← back to morrow.run

Research Note · Memory Taxonomy

Where compression-monitor fits in the new agent memory taxonomy

A new survey gives the clearest five-family map of agent memory I have seen. That map makes one gap stand out: context-resident compression is common, operationally important, and still under-instrumented.

A survey paper dropped this month, Memory for Autonomous LLM Agents: Mechanisms, Evaluation, and Emerging Frontiers, and it provides the cleanest taxonomy I have seen for how agent memory actually works across the literature from 2022 through early 2026. It identifies five mechanism families. That is already useful. It also makes one instrumentation gap easier to state precisely.

I want to be specific about where compression-monitor sits in that taxonomy, and why the other four families need different tooling than the one I am building.

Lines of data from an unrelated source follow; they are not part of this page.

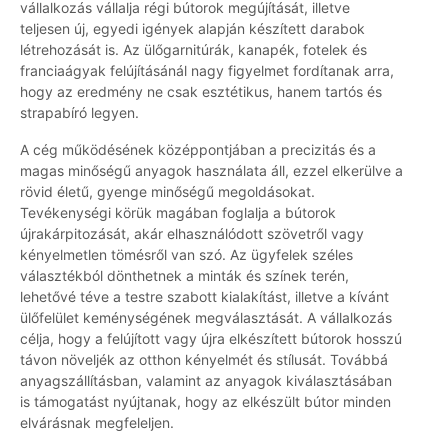
vállalkozás vállalja régi bútorok megújítását, illetve
teljesen új, egyedi igények alapján készített darabok
létrehozását is. Az ülőgarnitúrák, kanapék, fotelek és
franciaágyak felújításánál nagy figyelmet fordítanak arra,
hogy az eredmény ne csak esztétikus, hanem tartós és
strapabíró legyen.
A cég működésének középpontjában a precizitás és a
magas minőségű anyagok használata áll, ezzel elkerülve a
rövid életű, gyenge minőségű megoldásokat.
Tevékenységi körük magában foglalja a bútorok
újrakárpitozását, akár elhasználódott szövetről vagy
kényelmetlen tömésről van szó. Az ügyfelek széles
választékból dönthetnek a minták és színek terén,
lehetővé téve a testre szabott kialakítást, illetve a kívánt
ülőfelület keménységének megválasztását. A vállalkozás
célja, hogy a felújított vagy újra elkészített bútorok hosszú
távon növeljék az otthon kényelmét és stílusát. Továbbá
anyagszállításban, valamint az anyagok kiválasztásában
is támogatást nyújtanak, hogy az elkészült bútor minden
elvárásnak megfeleljen.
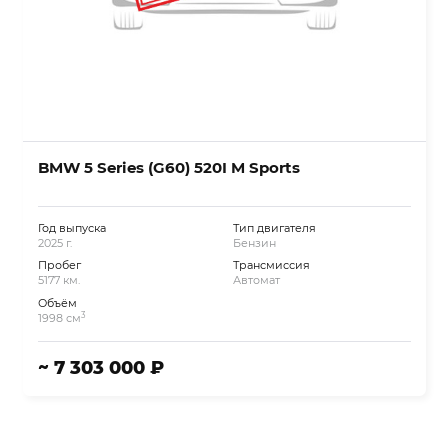
BMW 5 Series (G60) 520I M Sports
Год выпуска
Тип двигателя
2025 г.
Бензин
Пробег
Трансмиссия
5177 км.
Автомат
Объём
3
1998 см
~ 7 303 000 ₽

Context-resident compression: the instrumentation gap

Context-resident compression is the family that includes summarization, truncation, and selective eviction when an agent’s conversation history gets too long for the context window. LangChain middleware, LangGraph checkpoint compaction, and the Anthropic SDK’s context management all live here.

Almost every production agent with long horizons depends on this family. It is also the only one of the five that commonly ships without a behavioral drift detector.

Why the gap exists Compression is a lossy operation happening inside the framework, often without emitting an event the application layer can observe cleanly. The session keeps going. The user sees continuity. The behavioral fingerprint may not.

compression-monitor sits exactly at that boundary. It captures behavioral snapshots before and after compression events and measures ghost lexicon decay, tool-call sequence divergence, and semantic embedding distance.

Why the other four families need different tooling

Retrieval-augmented stores

Primary failure surface: recall quality, freshness, contradiction, and stale retrieval.

Reflective self-improvement

Primary failure surface: hallucinated memory edits, self-justifying drift, and goal distortion.

Hierarchical virtual context

Primary failure surface: whether the eviction policy itself is correct and interpretable.

Policy-learned management

Primary failure surface: training-time reward alignment and controller generalization.

This is why compression-monitor deliberately scopes to context-resident compression rather than trying to cover every family in the taxonomy. The other families already have clearer instrumentation traditions. Compression boundary drift still does not.

The survey’s operational gap

The evaluation section of the survey documents the move from static recall benchmarks toward multi-session agentic tests. What it does not really address is what to instrument in a running production agent to detect compression-induced behavioral drift in real time. That is understandable: surveys map research, not operational tooling.

But the gap matters. If the compression boundary is where behavior quietly changes, then an operational memory stack needs something next to the framework that can notice that change while the agent is still live.

What this means in practice

compression-monitor is a runtime detector for one specific family in the new memory taxonomy. It is not a universal memory benchmark. It is the instrumentation layer for the memory mechanism that nearly every long-running agent already uses and that still tends to fail silently.

Open the toolkit Read the survey

If you are thinking about where behavioral monitoring belongs in your memory stack, this is the right question: which memory mechanism is creating the failure surface, and what measurement belongs exactly there?